In position to secure the best start in school history and No. 1 spot in the AP poll, Michigan hopes to finally have what it takes to end its road struggles against archrival Ohio State.
The second-ranked Wolverines hope to remain the nation's lone unbeaten when they try to avoid a ninth consecutive road defeat to the No. 15 Buckeyes in a Big Ten showdown Sunday.
"Ohio State-Michigan, just the rivalry, the two names when they play against each other, it's always going to be an intense game," said Wolverines star guard Trey Burke, a Columbus native.
While the Michigan-Ohio State football rivalry remains one of the best in all of sports, Ohio State (12-3, 2-1) has won 16 of 19 between the two on the basketball court, and eight in a row at home by an average 14.0 points. The Wolverines haven't won in Columbus since Jan. 15, 2003 - their only victory in the past 12 trips.
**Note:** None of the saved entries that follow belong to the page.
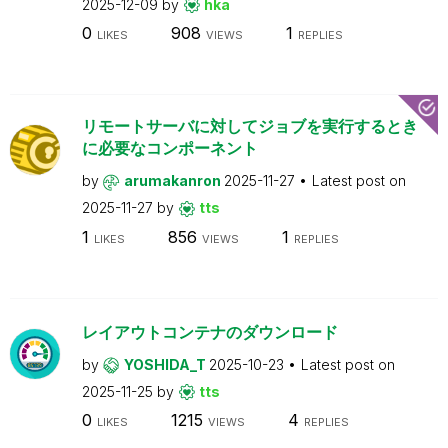
2025-12-09
by
hka
0
908
1
LIKES
VIEWS
REPLIES
リモートサーバに対してジョブを実行するとき
に必要なコンポーネント
by
arumakanron
2025-11-27
Latest post on
2025-11-27
by
tts
1
856
1
LIKES
VIEWS
REPLIES
レイアウトコンテナのダウンロード
by
YOSHIDA_T
2025-10-23
Latest post on
2025-11-25
by
tts
0
1215
4
LIKES
VIEWS
REPLIES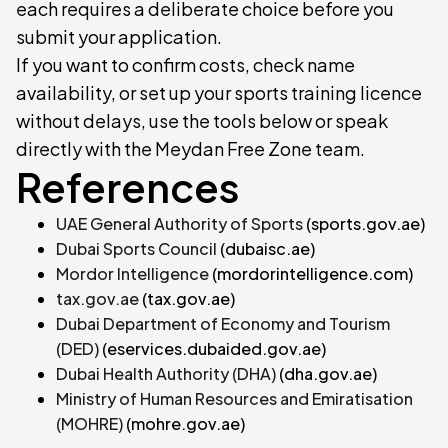
each requires a deliberate choice before you
submit your application.
If you want to confirm costs, check name
availability, or set up your sports training licence
without delays, use the tools below or speak
directly with the Meydan Free Zone team.
References
UAE General Authority of Sports
(sports.gov.ae)
Dubai Sports Council
(dubaisc.ae)
Mordor Intelligence
(mordorintelligence.com)
tax.gov.ae
(tax.gov.ae)
Dubai Department of Economy and Tourism
(DED)
(eservices.dubaided.gov.ae)
Dubai Health Authority (DHA)
(dha.gov.ae)
Ministry of Human Resources and Emiratisation
(MOHRE)
(mohre.gov.ae)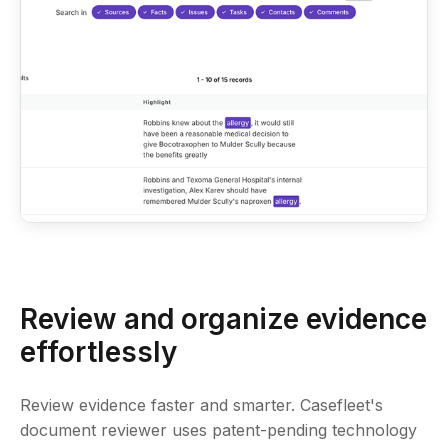
Review and organize evidence
effortlessly
Review evidence faster and smarter. Casefleet's
document reviewer uses patent-pending technology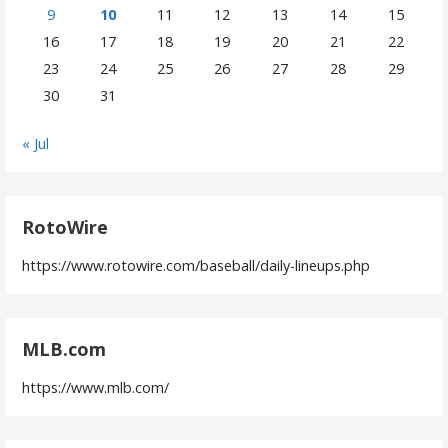
9
10
11
12
13
14
15
16
17
18
19
20
21
22
23
24
25
26
27
28
29
30
31
« Jul
RotoWire
https://www.rotowire.com/baseball/daily-lineups.php
MLB.com
https://www.mlb.com/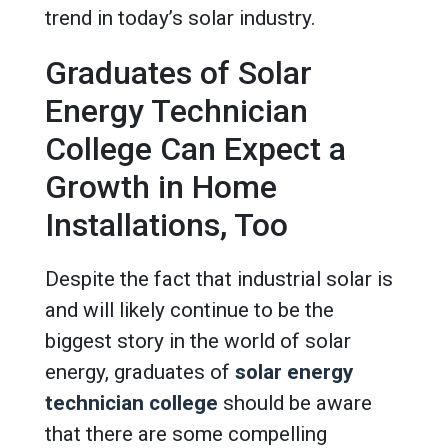
trend in today’s solar industry.
Graduates of Solar
Energy Technician
College Can Expect a
Growth in Home
Installations, Too
Despite the fact that industrial solar is
and will likely continue to be the
biggest story in the world of solar
energy, graduates of
solar energy
technician college
should be aware
that there are some compelling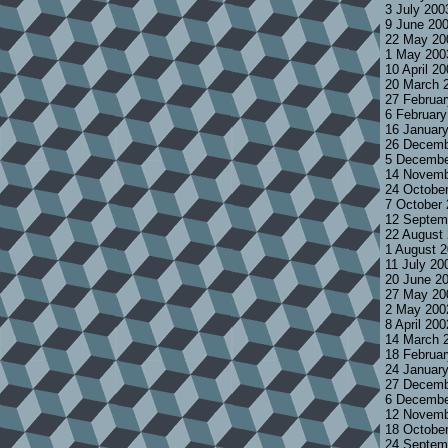
3 July 200
9 June 20
22 May 20
1 May 200
10 April 2
20 March 
27 Februa
6 Februar
16 Januar
26 Decemb
5 Decembe
14 Novemb
24 Octobe
7 October
12 Septem
22 August
1 August 
11 July 20
20 June 2
27 May 20
2 May 200
8 April 20
14 March 
18 Februa
24 Januar
27 Decemb
6 Decembe
12 Novemb
18 Octobe
24 Septem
Michigan (16-0, 3-0) snapped a six-game series skid with a 56-51 home win last season but fell 77-55 to the Buckeyes in the Big Ten tournament semifinals. However, this could be the season the Wolverines end their misery in Columbus.
With four players averaging at least 12.6 points, Michigan ranks among the national leaders in scoring (80.0 points per game) and shooting (51.4 percent) en route to matching the 1985-86 team for the school's best start. That also was the last season an unbeaten Michigan team headed to Columbus - and won 78-68 on Jan. 4, 1986.
A victory Sunday would surely vault the Wolverines to No. 1 after top-ranked Duke suffered its first defeat Saturday, 84-76 at No. 20 North Carolina State. Michigan hasn't been No. 1 since the 1992-93 season, when the "Fab Five" reached the national title game.
"They are playing tremendous basketball," Ohio State coach Thad Matta said. "It's got to be an all-hands-on-deck type of performance (to stop them)."
With the Wolverines starting strong this season after sharing the Big Ten title with the Buckeyes and Michigan State in 2012, Burke feels these rivals might be on equal ground.
"I think they're both kind of similar, I wouldn't compare them, but we got out to a good start and we're just trying to stay humble and work hard every day," said Burke, who tops Michigan with 18.2 points and 7.3 assists per game.
Burke averaged 11.7 points and 5.3 turnovers in three games against the Buckeyes in 2011-12. This time, the sophomore will be more focused on his team, not himself.
"I know it's going to be a team thing and not be a personal matchup," Burke said. "Maybe that was the case last year, but now I know what it takes to win.
"I expect pretty much the same atmosphere as last year. It was very intense. We all were getting booed. It should be fun."
The Wolverines are coming off a 62-47 win over Nebraska on Wednesday in which they shot a season-low 38.9 percent, including 3 of 17 from 3-point range.
"We had to grind one out," said coach John Beilein, who hopes to guide the Wolverines to their first 4-0 league start since 2002-03. "That adversity is good stuff in the long run."
That experience could come in handy against Ohio State, which rebounded from last Saturday's 74-55 loss at No. 12 Illinois with a 74-64 win at Purdue on Thursday.
All three of the Buckeyes' losses have come to ranked teams. They've shot below 34.0 percent in those games, compared to a 49.9 average in their wins.
Ohio State's offense continues to rely on star forward Deshaun Thomas, averaging a Big Ten-high 20.3 points and a team-leading 6.8 rebounds. He's scored 22.7 per game in league play.
"I'm just excited for him because he's worked really, really hard and I hope he continues to play at the level he is," Matta said.
Thomas has totaled 47 points on 18-of-28 shooting in the last two games versus Michigan.